- WHAT TO WORK ON: Edit the material below so that "Broadstone Infuser Water Bottle" becomes "Broadstone Glass Water Bottle", leaving every other line untouched.

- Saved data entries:
§
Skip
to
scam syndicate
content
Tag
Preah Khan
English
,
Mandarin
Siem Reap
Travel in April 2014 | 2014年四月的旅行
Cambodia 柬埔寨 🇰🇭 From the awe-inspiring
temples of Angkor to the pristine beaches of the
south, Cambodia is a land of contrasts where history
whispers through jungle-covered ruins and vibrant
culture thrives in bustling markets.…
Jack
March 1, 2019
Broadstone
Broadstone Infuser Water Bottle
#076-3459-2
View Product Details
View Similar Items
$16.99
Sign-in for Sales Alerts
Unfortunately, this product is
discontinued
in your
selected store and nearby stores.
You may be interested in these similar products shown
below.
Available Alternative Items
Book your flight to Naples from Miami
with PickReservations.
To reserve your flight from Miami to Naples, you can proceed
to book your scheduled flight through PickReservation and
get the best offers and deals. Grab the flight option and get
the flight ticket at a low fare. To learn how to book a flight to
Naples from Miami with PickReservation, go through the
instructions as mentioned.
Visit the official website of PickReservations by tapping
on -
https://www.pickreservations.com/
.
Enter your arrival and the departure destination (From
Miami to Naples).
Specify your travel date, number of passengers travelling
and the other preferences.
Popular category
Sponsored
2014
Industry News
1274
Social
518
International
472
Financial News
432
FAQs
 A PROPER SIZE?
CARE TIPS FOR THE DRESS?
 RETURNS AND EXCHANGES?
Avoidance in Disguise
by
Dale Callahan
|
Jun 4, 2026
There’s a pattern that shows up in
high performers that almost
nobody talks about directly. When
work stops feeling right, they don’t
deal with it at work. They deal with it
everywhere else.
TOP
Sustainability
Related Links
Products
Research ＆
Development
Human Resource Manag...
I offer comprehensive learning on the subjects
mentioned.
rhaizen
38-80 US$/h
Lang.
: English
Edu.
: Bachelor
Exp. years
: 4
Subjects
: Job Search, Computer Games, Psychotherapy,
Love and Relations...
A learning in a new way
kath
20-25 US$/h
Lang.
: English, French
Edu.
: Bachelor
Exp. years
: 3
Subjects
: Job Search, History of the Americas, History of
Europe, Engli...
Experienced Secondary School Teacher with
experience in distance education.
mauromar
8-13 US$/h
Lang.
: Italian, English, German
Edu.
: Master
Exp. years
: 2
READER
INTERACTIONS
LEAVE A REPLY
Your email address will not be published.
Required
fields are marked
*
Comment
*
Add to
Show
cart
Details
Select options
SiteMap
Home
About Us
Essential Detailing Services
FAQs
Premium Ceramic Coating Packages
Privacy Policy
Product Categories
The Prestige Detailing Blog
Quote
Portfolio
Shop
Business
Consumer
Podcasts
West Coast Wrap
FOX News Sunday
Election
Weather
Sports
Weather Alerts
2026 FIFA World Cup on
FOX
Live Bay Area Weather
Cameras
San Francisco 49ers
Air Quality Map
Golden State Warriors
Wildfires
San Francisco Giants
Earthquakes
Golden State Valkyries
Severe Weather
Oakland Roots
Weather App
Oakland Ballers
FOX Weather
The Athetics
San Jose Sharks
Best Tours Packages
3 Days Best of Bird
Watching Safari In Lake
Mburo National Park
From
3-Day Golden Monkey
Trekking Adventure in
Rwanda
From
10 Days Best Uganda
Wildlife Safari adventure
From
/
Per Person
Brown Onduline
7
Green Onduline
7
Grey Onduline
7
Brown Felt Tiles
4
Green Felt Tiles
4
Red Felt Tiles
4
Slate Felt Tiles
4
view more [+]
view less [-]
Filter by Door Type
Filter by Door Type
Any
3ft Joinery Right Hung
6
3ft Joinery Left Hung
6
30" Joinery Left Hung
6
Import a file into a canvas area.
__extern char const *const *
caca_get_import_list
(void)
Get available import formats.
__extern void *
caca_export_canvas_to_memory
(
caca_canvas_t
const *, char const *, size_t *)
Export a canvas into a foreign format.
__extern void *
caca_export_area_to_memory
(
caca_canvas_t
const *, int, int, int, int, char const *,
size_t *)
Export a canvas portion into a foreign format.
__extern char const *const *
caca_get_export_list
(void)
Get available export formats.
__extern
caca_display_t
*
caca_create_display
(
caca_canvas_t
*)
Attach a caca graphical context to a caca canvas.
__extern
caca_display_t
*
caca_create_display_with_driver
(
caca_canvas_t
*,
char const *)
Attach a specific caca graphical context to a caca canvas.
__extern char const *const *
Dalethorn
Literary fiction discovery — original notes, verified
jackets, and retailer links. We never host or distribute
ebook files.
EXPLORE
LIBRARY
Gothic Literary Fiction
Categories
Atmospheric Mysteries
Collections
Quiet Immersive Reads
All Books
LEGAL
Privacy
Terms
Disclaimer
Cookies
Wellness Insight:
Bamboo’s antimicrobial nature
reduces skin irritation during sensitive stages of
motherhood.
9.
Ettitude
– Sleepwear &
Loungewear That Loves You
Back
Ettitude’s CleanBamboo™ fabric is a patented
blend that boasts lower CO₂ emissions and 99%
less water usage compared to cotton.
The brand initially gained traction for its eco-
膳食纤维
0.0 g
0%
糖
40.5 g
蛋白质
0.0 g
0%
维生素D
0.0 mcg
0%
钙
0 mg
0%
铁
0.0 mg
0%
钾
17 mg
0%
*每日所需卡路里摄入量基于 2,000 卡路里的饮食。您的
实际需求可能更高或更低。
§
- TASK ANSWER:
Skip
to
scam syndicate
content
Tag
Preah Khan
English
,
Mandarin
Siem Reap
Travel in April 2014 | 2014年四月的旅行
Cambodia 柬埔寨 🇰🇭 From the awe-inspiring
temples of Angkor to the pristine beaches of the
south, Cambodia is a land of contrasts where history
whispers through jungle-covered ruins and vibrant
culture thrives in bustling markets.…
Jack
March 1, 2019
Broadstone
Broadstone Glass Water Bottle
#076-3459-2
View Product Details
View Similar Items
$16.99
Sign-in for Sales Alerts
Unfortunately, this product is
discontinued
in your
selected store and nearby stores.
You may be interested in these similar products shown
below.
Available Alternative Items
Book your flight to Naples from Miami
with PickReservations.
To reserve your flight from Miami to Naples, you can proceed
to book your scheduled flight through PickReservation and
get the best offers and deals. Grab the flight option and get
the flight ticket at a low fare. To learn how to book a flight to
Naples from Miami with PickReservation, go through the
instructions as mentioned.
Visit the official website of PickReservations by tapping
on -
https://www.pickreservations.com/
.
Enter your arrival and the departure destination (From
Miami to Naples).
Specify your travel date, number of passengers travelling
and the other preferences.
Popular category
Sponsored
2014
Industry News
1274
Social
518
International
472
Financial News
432
FAQs
 A PROPER SIZE?
CARE TIPS FOR THE DRESS?
 RETURNS AND EXCHANGES?
Avoidance in Disguise
by
Dale Callahan
|
Jun 4, 2026
There’s a pattern that shows up in
high performers that almost
nobody talks about directly. When
work stops feeling right, they don’t
deal with it at work. They deal with it
everywhere else.
TOP
Sustainability
Related Links
Products
Research ＆
Development
Human Resource Manag...
I offer comprehensive learning on the subjects
mentioned.
rhaizen
38-80 US$/h
Lang.
: English
Edu.
: Bachelor
Exp. years
: 4
Subjects
: Job Search, Computer Games, Psychotherapy,
Love and Relations...
A learning in a new way
kath
20-25 US$/h
Lang.
: English, French
Edu.
: Bachelor
Exp. years
: 3
Subjects
: Job Search, History of the Americas, History of
Europe, Engli...
Experienced Secondary School Teacher with
experience in distance education.
mauromar
8-13 US$/h
Lang.
: Italian, English, German
Edu.
: Master
Exp. years
: 2
READER
INTERACTIONS
LEAVE A REPLY
Your email address will not be published.
Required
fields are marked
*
Comment
*
Add to
Show
cart
Details
Select options
SiteMap
Home
About Us
Essential Detailing Services
FAQs
Premium Ceramic Coating Packages
Privacy Policy
Product Categories
The Prestige Detailing Blog
Quote
Portfolio
Shop
Business
Consumer
Podcasts
West Coast Wrap
FOX News Sunday
Election
Weather
Sports
Weather Alerts
2026 FIFA World Cup on
FOX
Live Bay Area Weather
Cameras
San Francisco 49ers
Air Quality Map
Golden State Warriors
Wildfires
San Francisco Giants
Earthquakes
Golden State Valkyries
Severe Weather
Oakland Roots
Weather App
Oakland Ballers
FOX Weather
The Athetics
San Jose Sharks
Best Tours Packages
3 Days Best of Bird
Watching Safari In Lake
Mburo National Park
From
3-Day Golden Monkey
Trekking Adventure in
Rwanda
From
10 Days Best Uganda
Wildlife Safari adventure
From
/
Per Person
Brown Onduline
7
Green Onduline
7
Grey Onduline
7
Brown Felt Tiles
4
Green Felt Tiles
4
Red Felt Tiles
4
Slate Felt Tiles
4
view more [+]
view less [-]
Filter by Door Type
Filter by Door Type
Any
3ft Joinery Right Hung
6
3ft Joinery Left Hung
6
30" Joinery Left Hung
6
Import a file into a canvas area.
__extern char const *const *
caca_get_import_list
(void)
Get available import formats.
__extern void *
caca_export_canvas_to_memory
(
caca_canvas_t
const *, char const *, size_t *)
Export a canvas into a foreign format.
__extern void *
caca_export_area_to_memory
(
caca_canvas_t
const *, int, int, int, int, char const *,
size_t *)
Export a canvas portion into a foreign format.
__extern char const *const *
caca_get_export_list
(void)
Get available export formats.
__extern
caca_display_t
*
caca_create_display
(
caca_canvas_t
*)
Attach a caca graphical context to a caca canvas.
__extern
caca_display_t
*
caca_create_display_with_driver
(
caca_canvas_t
*,
char const *)
Attach a specific caca graphical context to a caca canvas.
__extern char const *const *
Dalethorn
Literary fiction discovery — original notes, verified
jackets, and retailer links. We never host or distribute
ebook files.
EXPLORE
LIBRARY
Gothic Literary Fiction
Categories
Atmospheric Mysteries
Collections
Quiet Immersive Reads
All Books
LEGAL
Privacy
Terms
Disclaimer
Cookies
Wellness Insight:
Bamboo’s antimicrobial nature
reduces skin irritation during sensitive stages of
motherhood.
9.
Ettitude
– Sleepwear &
Loungewear That Loves You
Back
Ettitude’s CleanBamboo™ fabric is a patented
blend that boasts lower CO₂ emissions and 99%
less water usage compared to cotton.
The brand initially gained traction for its eco-
膳食纤维
0.0 g
0%
糖
40.5 g
蛋白质
0.0 g
0%
维生素D
0.0 mcg
0%
钙
0 mg
0%
铁
0.0 mg
0%
钾
17 mg
0%
*每日所需卡路里摄入量基于 2,000 卡路里的饮食。您的
实际需求可能更高或更低。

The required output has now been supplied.